Little (1988) established a taxonomy for missing data mechanisms: missing completely at random (MCAR), missing at random (MAR), and missing not at random (MNAR). This is a view of missingness from the probabilistic perspective, because these mechanisms all specify a generating distribution from which to specify imputation methods. A data-centric approach to missings is described in Unwin et al. (1996), which shows how to explore missing value patterns with interactive graphics. D F Swayne and Buja (1998) illustrated how using a shadow matrix could be useful for exploring multivariate missings using interactive graphics. A graphical user interface for exploring missing values in multivariate data using static plots is provided by Cheng, Cook, and Hofmann (2015).

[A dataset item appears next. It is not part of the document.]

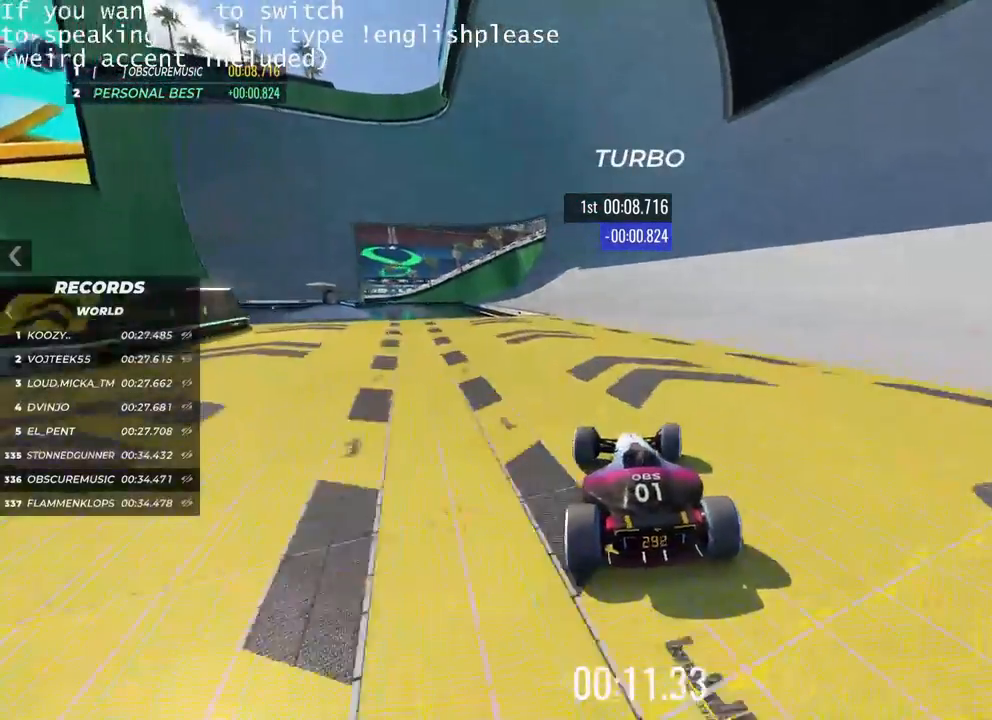
{"keys": ["right", "up"], "events": [[184, "right", "up"], [284, "right", "down"]]}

Recently, Tierney and Cook (2018) developed a collection of tidy tools in the R package naniar to facilitate transforming, visualizing, and imputing missing data.
In contrast to multivariate data, temporal data has the time dimension that needs to be explored, to understand the temporal dynamics of missing values. Little work has been conducted in this area. Gschwandtner et al. (2012) provides a taxonomy of time-oriented data quality problems from single and multiple sources. This work is accompanied by an interactive visual system, TimeCleanser (Gschwandtner et al. 2014), for assessing data qualities for time-oriented missing data, which facilitates cleaning different time formats. Missing values are considered to be a data quality issue as a component of that system. The R package imputeTS (Moritz and Bartz-Beielstein 2017) provides time series imputation methods, such as temporal interpolation and Kalman Smoothing (Welch, Bishop, and others 2006), with a few graphical methods for summarizing missing values in time series. None of the existing work fully addresses the problem of handling temporal missing data. There is a need for better data structures, and visualization methods to explore temporal missing data, to better understand the temporal dynamics, and prepare it for imputation and subsequent modeling.
The paper is organized as follows. Section 4.2 outlines four categories of temporal missing patterns. Section 4.3 proposes a new type of vector class to encode missing values in time, coupled with visual tools (Section 4.4). A new suite of polishing techniques, for dealing with missings on large collection of series, are discussed in Section 4.5. Applications illustrating the new techniques are in Section 4.6. Section 4.7 concludes the paper.